Fred Shook

No. 11, 36
- Position: Center / Linebacker

Personal information
- Born: March 30, 1919 Fort Worth, Texas, U.S.
- Died: April 16, 1992 (aged 73) Montgomery, Alabama, U.S.
- Listed height: 6 ft 0 in (1.83 m)
- Listed weight: 218 lb (99 kg)

Career information
- High school: North Side (Fort Worth, Texas)
- College: TCU (1937–1939)
- NFL draft: 1940: undrafted

Career history
- Long Island Indians (1940); Chicago Cardinals (1941);

Awards and highlights
- National champion (1938);
- Stats at Pro Football Reference

= Fred Shook =

American football player (1919–1992)

Fredric Warden Shook (March 30, 1919 – April 16, 1992) was an American professional football player who played one season with the Chicago Cardinals of the National Football League (NFL). He played college football at Texas Christian University.

==Early life and college==
Fredric Warden Shook was born on March 30, 1919, in Fort Worth, Texas.
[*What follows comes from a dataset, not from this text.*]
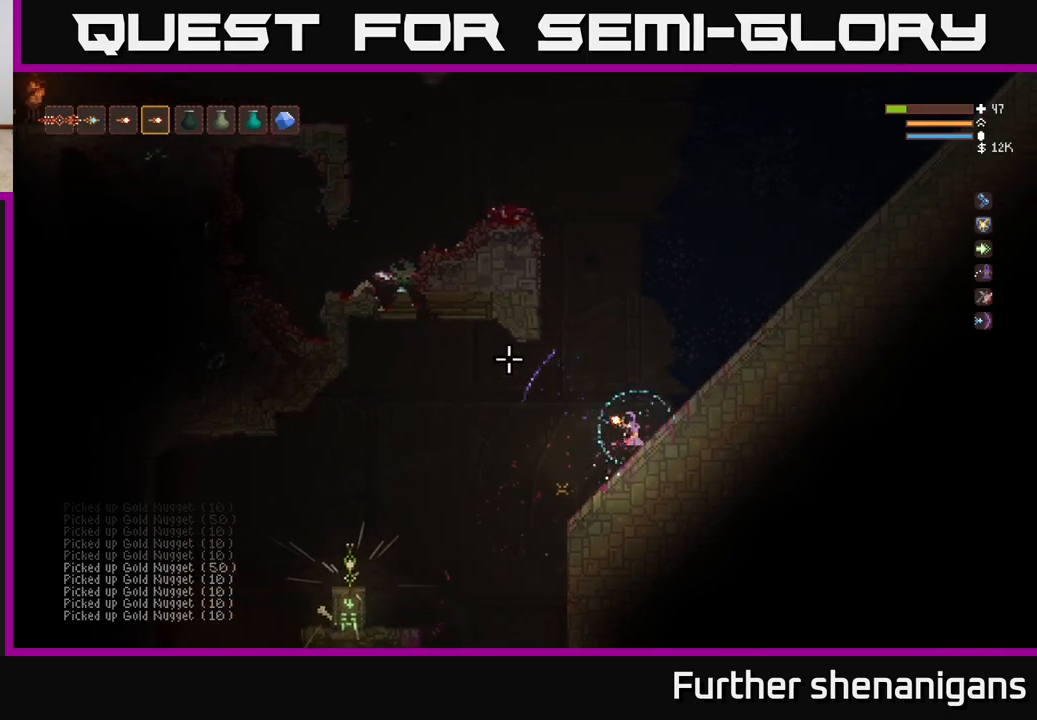
{"buttons": [], "left_stick": "up-right", "right_stick": "center", "events": [[433, "left_stick", "up-right"], [483, "right_stick", "center"]]}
He attended North Side High School in Fort Worth.

Shook played college football for the TCU Horned Frogs of Texas Christian University. He was a member of the freshman team in 1937 and a two-year letterman from 1938 to 1939. He was a member of the Horned Frogs team that were consensus national champions in 1938.

==Professional career==
Shook played in nine games, all starts, for the Long Island Indians of the American Association in 1940.

He played in four games for the Chicago Cardinals of the National Football League in 1941.

==Personal life==
Shook served in the United States Army and United States Air Force. He died on April 16, 1992, in Montgomery, Alabama.